$Y_1,Y_2, Y_3, \cdots$ are independent and identically distributed R.V.s s.t. $$Pr (Y_i = 1) = p = 1 − Pr (Y_i = −1),$$ where $p∈(\frac 1 2,1)$. If $$S_n = Y_1+Y_2+Y_3 +\cdots+ Y_n,$$ prove that $$S_n \xrightarrow{\mathrm{a.s.}} \infty. \quad n \to \infty.$$
I see this as a random walk problem related to markovs chain. But I am thinking of using law of large numbers, first show that $E(Y_i)>0$ so that using the law, then $nE(Y_i)=S_n$ and since $n$ approaches $\infty$ then $S_n$ will also approaches $\infty$. If that is right, how would I make it more rigorous?
p.s. $E(Y_i)>0$ is easy to show ($p × 1-q × 1=p-q>0$).
That is the right idea, and maps directly to a rigorous argument. As you say, we have $E(Y)=2p-1>0,$ and it's also easy to see that $E(|Y|) < \infty,$ so the strong law of large numbers applies and gives us $\frac{1}{n}\sum_{k=1}^n Y_k \to E(Y)>0$ almost surely.

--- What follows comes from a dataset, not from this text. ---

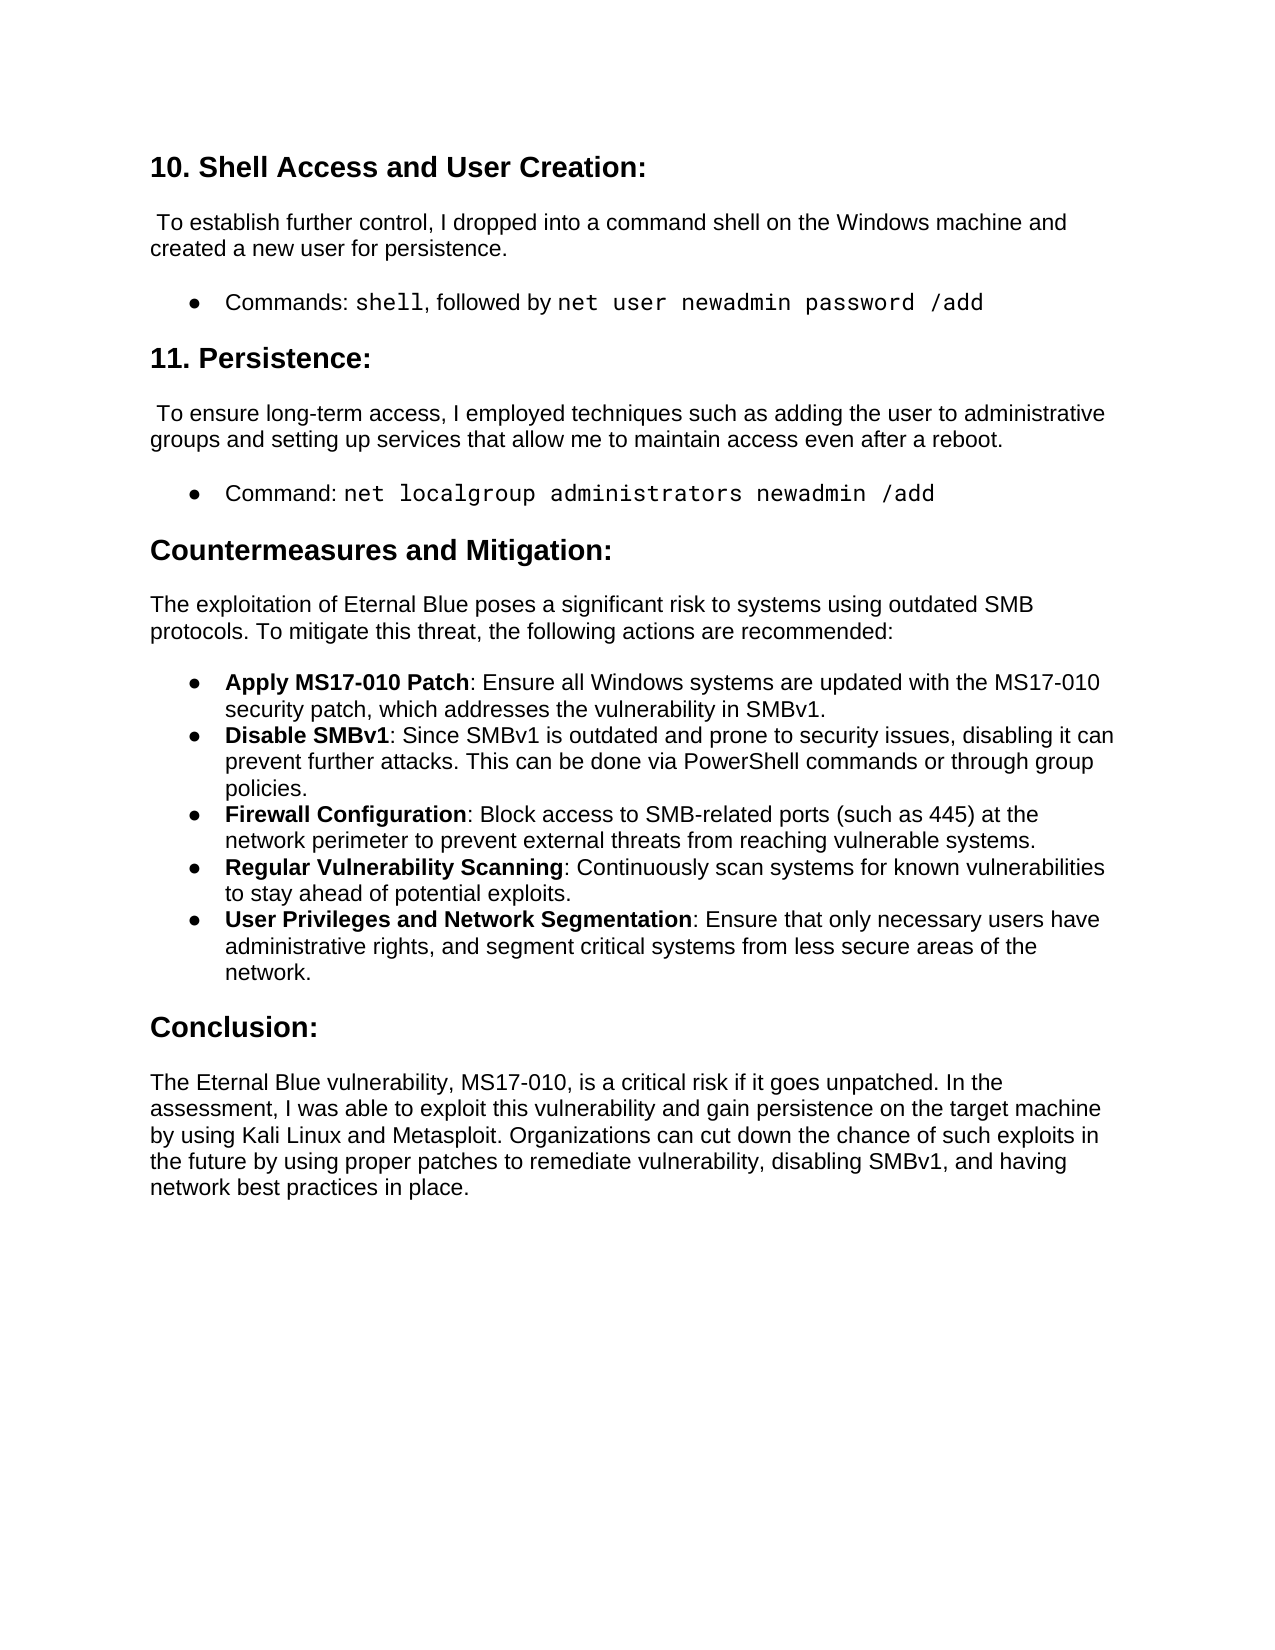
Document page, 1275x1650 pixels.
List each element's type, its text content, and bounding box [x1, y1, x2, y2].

list Regular Vulnerability Scanning: Continuously scan systems for known vulnerabilities to stay ahead of potential exploits. [187, 854, 1125, 906]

And then, along the same lines you suggest, $\sum_{k=1}^n Y_k\to \infty$ almost surely. (And in case it's not clear, it's all analysis from here on out, no more probability.) If you're looking to clinch that in a little more detail, note for any $\epsilon > 0$ we can choose an $N$ so that $\left|\frac{1}{n}\sum_{k=1}^n Y_k - E(Y)\right| <\epsilon$ for all $n>N.$
Now let $M>0.$ We have $$ S_n> nE(Y)-n\epsilon$$ for any $n>N,$ so choose $\epsilon < E(Y)$ and then enlarge $N$ (if necessary) so that $N> \frac{M}{E(Y)-\epsilon}$ to make $n(E(Y)-\epsilon) >M$ for all $n>N.$